道路交通法では、「交通事故を起こしたら、すみやかに警察に届け出をしなければならない」と定められてます。つまり、本来は「交通事故を起こしたのに”交通事故証明書”が発行されてない」なんて状況はありえないんです。
それでも「軽い接触だから当事者同士の話し合いで十分」とか、「免許取り消しにならないよう、相手が必死でお願いしてくるから仕方なく」なんて理由で交通事故証明書を取っていないこともあります。
その他には、「”物件事故”として届け出をしたが、病院からの診断書を警察に提出していないため”人身事故”扱いになってない」なんてケースもあります。
こういった「交通事故証明書が無い状態」での保険金の支払いはかなり難しいのですが、方法が無いわけじゃありません。今回はそんな「交通事故証明書なしで保険金をもらう方法」について解説します。
軽微な事故では届け出をしない人も多い
車をちょっとだけぶつけたような軽微な交通事故の場合、被害者側も煩雑な手続きを避けて修理費の支払いだけで済ませてくれる事があります。こういったケースであれば後からお金が必要になる事も少ないので、自己証明書が無くてもそれほど困ることはありません。
※軽微な事故でも事故の届け出は必要です(相手に悪意がある場合は、後日、医療費や損害賠償を求められるなんてことも)。
人身事故を届けないでいると
これに対して人身事故の場合はちょっと困ったことになります。怪我が軽いからといって警察への届け出を怠ってしまうと、後で後遺症が出たり怪我が重症化した場合、そこから慌てて保険金を貰おうとしても簡単にはいきません。
事故証明書は、警察という公的機関が発行する証明書です。これ以上信頼できるものはありませんから、この証明書があれば簡単に保険金を請求することができます。
しかしこの事故証明書が無い場合は、一転して保険金の支払いを受けることは非常に難しくなります。手続きが簡単で信頼性も抜群の証明書があるのにあえて発行してもらっていないのですから、こればっかりは疑われても仕方ありませんね。

★ ★ ★ ★

■ 取り組む課題 ■
**a.** 交通事故証明書についての文章を、二文で要約しなさい。
**b.** 交通事故証明書についての文章を、最後の文の後から書き継ぎなさい。

■ データセットの記録 ■
★ ★ ★ ★

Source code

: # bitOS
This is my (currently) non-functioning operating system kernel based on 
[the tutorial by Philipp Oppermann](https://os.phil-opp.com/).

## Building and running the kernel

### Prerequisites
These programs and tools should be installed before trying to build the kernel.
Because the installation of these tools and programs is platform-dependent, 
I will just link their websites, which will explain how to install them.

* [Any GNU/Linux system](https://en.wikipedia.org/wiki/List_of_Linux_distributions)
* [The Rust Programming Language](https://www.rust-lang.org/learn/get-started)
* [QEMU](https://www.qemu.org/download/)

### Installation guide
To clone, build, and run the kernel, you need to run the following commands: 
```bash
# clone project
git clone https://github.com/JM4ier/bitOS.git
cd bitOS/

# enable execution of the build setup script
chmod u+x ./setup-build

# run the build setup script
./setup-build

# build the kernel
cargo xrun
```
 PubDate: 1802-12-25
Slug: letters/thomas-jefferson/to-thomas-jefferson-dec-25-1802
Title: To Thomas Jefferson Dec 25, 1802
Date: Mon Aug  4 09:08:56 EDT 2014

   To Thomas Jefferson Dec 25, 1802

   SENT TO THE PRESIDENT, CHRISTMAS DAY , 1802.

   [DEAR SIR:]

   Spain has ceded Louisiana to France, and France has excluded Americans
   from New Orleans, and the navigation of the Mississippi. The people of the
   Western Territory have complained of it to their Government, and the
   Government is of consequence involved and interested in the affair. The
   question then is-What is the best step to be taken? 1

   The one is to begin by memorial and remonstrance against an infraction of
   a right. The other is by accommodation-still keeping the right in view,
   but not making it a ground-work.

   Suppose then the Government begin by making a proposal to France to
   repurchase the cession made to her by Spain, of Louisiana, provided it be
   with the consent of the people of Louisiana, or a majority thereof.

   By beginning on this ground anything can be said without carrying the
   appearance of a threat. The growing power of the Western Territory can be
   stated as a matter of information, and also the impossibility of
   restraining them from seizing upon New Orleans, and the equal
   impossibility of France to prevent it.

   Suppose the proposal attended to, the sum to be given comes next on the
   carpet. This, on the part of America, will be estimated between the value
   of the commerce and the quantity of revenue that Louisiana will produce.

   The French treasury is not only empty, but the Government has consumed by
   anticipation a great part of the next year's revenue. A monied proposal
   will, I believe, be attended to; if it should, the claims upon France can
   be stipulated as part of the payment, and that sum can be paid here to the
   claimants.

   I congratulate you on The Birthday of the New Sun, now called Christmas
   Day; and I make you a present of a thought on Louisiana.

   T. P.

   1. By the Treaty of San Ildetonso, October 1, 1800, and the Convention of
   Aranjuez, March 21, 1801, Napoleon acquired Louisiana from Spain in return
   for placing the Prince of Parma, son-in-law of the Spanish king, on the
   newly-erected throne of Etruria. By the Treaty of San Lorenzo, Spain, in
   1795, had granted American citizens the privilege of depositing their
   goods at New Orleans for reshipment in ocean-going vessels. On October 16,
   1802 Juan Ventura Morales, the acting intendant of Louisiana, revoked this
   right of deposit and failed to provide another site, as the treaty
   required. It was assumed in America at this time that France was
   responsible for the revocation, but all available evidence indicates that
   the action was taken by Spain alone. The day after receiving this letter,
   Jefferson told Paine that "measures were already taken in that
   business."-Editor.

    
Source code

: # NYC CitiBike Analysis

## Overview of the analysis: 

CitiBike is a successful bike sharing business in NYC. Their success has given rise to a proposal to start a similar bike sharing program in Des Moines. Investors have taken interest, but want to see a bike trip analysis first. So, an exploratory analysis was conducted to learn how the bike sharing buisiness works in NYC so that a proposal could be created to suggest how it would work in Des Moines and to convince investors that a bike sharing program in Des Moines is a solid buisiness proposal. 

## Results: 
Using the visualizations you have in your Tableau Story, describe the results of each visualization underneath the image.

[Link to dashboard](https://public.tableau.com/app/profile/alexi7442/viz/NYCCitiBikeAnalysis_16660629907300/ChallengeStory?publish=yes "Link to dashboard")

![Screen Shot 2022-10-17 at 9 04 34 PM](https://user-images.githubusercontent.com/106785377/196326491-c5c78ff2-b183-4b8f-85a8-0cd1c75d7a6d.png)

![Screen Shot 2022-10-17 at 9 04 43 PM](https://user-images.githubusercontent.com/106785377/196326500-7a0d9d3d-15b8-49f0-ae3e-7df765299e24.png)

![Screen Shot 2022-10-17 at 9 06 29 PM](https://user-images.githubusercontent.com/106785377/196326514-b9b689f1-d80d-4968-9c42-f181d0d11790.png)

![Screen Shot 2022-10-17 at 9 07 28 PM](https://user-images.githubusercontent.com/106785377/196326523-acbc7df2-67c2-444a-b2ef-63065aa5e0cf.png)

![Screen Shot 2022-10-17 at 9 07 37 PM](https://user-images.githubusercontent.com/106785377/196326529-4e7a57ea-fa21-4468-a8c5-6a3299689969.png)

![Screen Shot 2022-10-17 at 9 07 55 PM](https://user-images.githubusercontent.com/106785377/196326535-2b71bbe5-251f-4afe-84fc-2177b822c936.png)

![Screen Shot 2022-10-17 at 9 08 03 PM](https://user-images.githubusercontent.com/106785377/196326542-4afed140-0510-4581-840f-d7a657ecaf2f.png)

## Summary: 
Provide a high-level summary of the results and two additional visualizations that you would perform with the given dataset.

★ ★ ★ ★

■ 記述解答 ■
**a.** 道路交通法では交通事故を起こしたら警察への届け出が義務づけられているが、軽い接触だからといった理由で交通事故証明書を取っていないこともある。交通事故証明書は警察が発行する信頼性の高い証明書で、これが無いと保険金の支払いを受けることは非常に難しくなるが、方法が無いわけではない。

**b.**
最後の手段「人身事故証明書入手不能理由書」
ただし、全ての事故証明書の無い交通事故が門前払いになるという訳ではありません。
保険会社には「人身事故証明書入手不能理由書」という書類が用意されています。これに事故の詳細と事故証明書を入手できなかった理由を書き、保険会社に提出することで、保険会社はこの事故が本当にあったかどうかの調査をしてくれます。調査の結果、実際に事故があったと確認できれば晴れて保険金を受取る事ができます。
※通常「人身事故証明書入手不能理由書」は保険会社から送られてきます。自分で請求する場合は、保険会社に直接問い合わせるか、保険会社のサイトからダウンロードしてください。
ただ、事故の証明をするといっても警察の公的な証明も無く、事故から随分時間も過ぎているわけですから簡単に証明することは難しいでしょう。
事故現場を直接目撃している人がいれば、かなり認められる可能性は高まりますが、事故から時間が経過した状況で目撃者を見つけるのは困難です。
多くの場合は、被害者と加害者の双方から聞き取り調査を行い、双方の言い分に食い違いがなければ事故の客観的な証明とすることができます。逆に、双方の言い分に不自然な食い違いがあれば、実際に事故があったと認められることはありません。
事故に遭ったら必ず警察に届ける!
このように、交通事故に遭った(起こした)時に届け出をせず、後から事故の証明をしようとすると驚くほどの労力と時間が掛かります。また、事故の直後に届け出をするのと比べると、事故が認められる可能性も少ないのが実情です。
まあ、事故に遭った(起こした)時は気が動転して正しい判断ができにくいというのも分かります。しかし、こういったトラブルを未然に防ぐには何よりも「事故に遭った(起こした)ら必ず警察に届ける」という簡単な基本ルールを守るのが一番なんです。